Se presente, l’ipertensione deve essere controllata, in maniera da
ridurre le
sollecitazioni meccaniche cui sono
sottoposte le
arterie.
RIFERIMENTI BIBLIOGRAFICI
Domande e risposte
Come si cura un aneurisma cerebrale non rotto?
L’intervento chirurgico non è sempre la soluzione ottimale, perché spesso comporta rischi maggiori rispetto a quelli associati all’aneurisma. Viene disposto quando l’aneurisma comprime i centri nervosi adiacenti o quando esiste un rischio significativo di rottura; quando questi rischi non sussistono, il neurochirurgo in genere prescrive un monitoraggio della lesione nel tempo. Il trattamento è di tipo microchirurgico o endovascolare, a seconda del tipo di lesione: la chirurgia permette di ottenere percentuali di successo maggiori in termini di chiusura definitiva (oltre il 90% dei casi), ma le metodiche endovascolari sono correlate a rischi minori di complicanze (inferiori al 7%). La terapia antimicrobica viene istituita quando l’aneurisma è infetto e può essere composta da antibiotici (se l’infezione è di origine batterica) o antifungini (se a causarla è una micosi).

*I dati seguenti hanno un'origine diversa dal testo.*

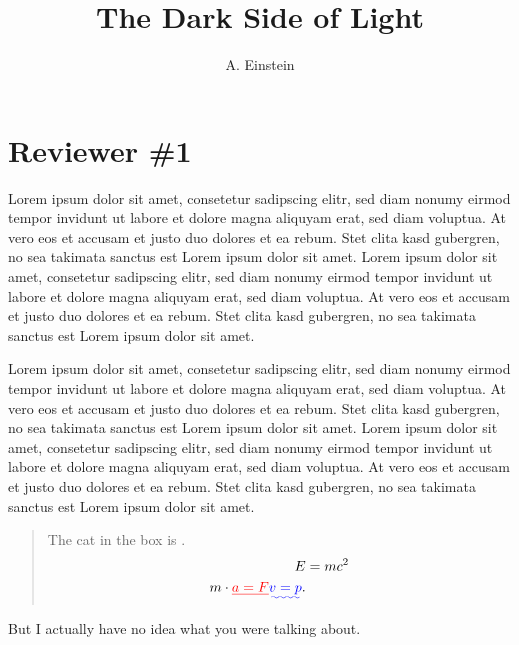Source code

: \documentclass{response}
\title{The Dark Side of Light}
\author{A. Einstein}
\begin{document}
\maketitle


\section{Reviewer \#1}

\begin{reviewer}
  Lorem ipsum dolor sit amet, consetetur sadipscing elitr, sed diam nonumy
  eirmod tempor invidunt ut labore et dolore magna aliquyam erat, sed diam
  voluptua. At vero eos et accusam et justo duo dolores et ea rebum. Stet clita
  kasd gubergren, no sea takimata sanctus est Lorem ipsum dolor sit amet. Lorem
  ipsum dolor sit amet, consetetur sadipscing elitr, sed diam nonumy eirmod
  tempor invidunt ut labore et dolore magna aliquyam erat, sed diam voluptua. At
  vero eos et accusam et justo duo dolores et ea rebum. Stet clita kasd
  gubergren, no sea takimata sanctus est Lorem ipsum dolor sit amet.
\end{reviewer}

\begin{reviewer}
  Lorem ipsum dolor sit amet, consetetur sadipscing elitr, sed diam nonumy
  eirmod tempor invidunt ut labore et dolore magna aliquyam erat, sed diam
  voluptua. At vero eos et accusam et justo duo dolores et ea rebum. Stet clita
  kasd gubergren, no sea takimata sanctus est Lorem ipsum dolor sit amet. Lorem
  ipsum dolor sit amet, consetetur sadipscing elitr, sed diam nonumy eirmod
  tempor invidunt ut labore et dolore magna aliquyam erat, sed diam voluptua. At
  vero eos et accusam et justo duo dolores et ea rebum. Stet clita kasd
  gubergren, no sea takimata sanctus est Lorem ipsum dolor sit amet.
\end{reviewer}


\begin{quote}
The cat in the box is \DIFdelbegin {}\DIFdelend \DIFaddbegin {}\DIFaddend .
\begin{align}
E &= mc^2 \\
m\cdot \DIFdelbegin \DIFdel{a=F}\DIFdelend \DIFaddbegin \DIFadd{v=p}\DIFaddend .
\end{align}
\end{quote}

But I actually have no idea what you were talking about.
\end{document}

Come capire se si ha un aneurisma non rotto?
Gli aneurismi non rotti sono spesso asintomatici e possono rimanerlo per tutta la vita. Diverso il caso di dilatazioni che fanno massa e comprimono vasi o nervi, da cui possono generarsi sintomi più o meno intensi e specifici. Un aneurisma non rotto che preme sul nervo oculomotore, ad esempio, può provocare alterazioni della motilità oculare, diplopia (sdoppiamento della vista), ptosi palpebrale (chiusura della palpebra). Se comprime, invece, il nervo ottico può causare disturbi visivi. In altri casi, la compressione dei centri nervosi può scatenare crisi epilettiche, episodi di cefalea, di solito avvertita come martellante e pulsante, fotofobia, perdita di equilibrio, afasia o vertigini.
Quando un aneurisma va operato?
Quando le sue dimensioni sono importanti, quando le sue dimensioni non sono importanti ma comprime i centri nervosi adiacenti, quando (per le caratteristiche dell’aneurisma) il rischio di rottura è elevato.
Come si opera un aneurisma alla testa?
Il trattamento degli aneurismi cerebrali non rotti è di tipo microchirurgico o endovascolare, a seconda del tipo di lesione: la chirurgia ha percentuali di successo maggiori (oltre il 90% di successi nella chiusura definitiva), ma le metodiche endovascolari hanno rischi minori di complicanze (meno del 7%). Le metodiche microchirurgiche oggi disponibili permettono di raggiungere, in anestesia generale, la sede della dilatazione attraverso un piccolo foro praticato nel cranio (craniotomia) e di riparare la deformazione tramite posizionamento di una clip (clipping chirurgico). Il trattamento endovascolare (coiling endovascolare, embolizzazione) consiste nell’inserimento di un catetere nelle arterie cerebrali per raggiungere l’aneurisma e nella sua chiusura mediante inserimento di microspirali di platino(coils).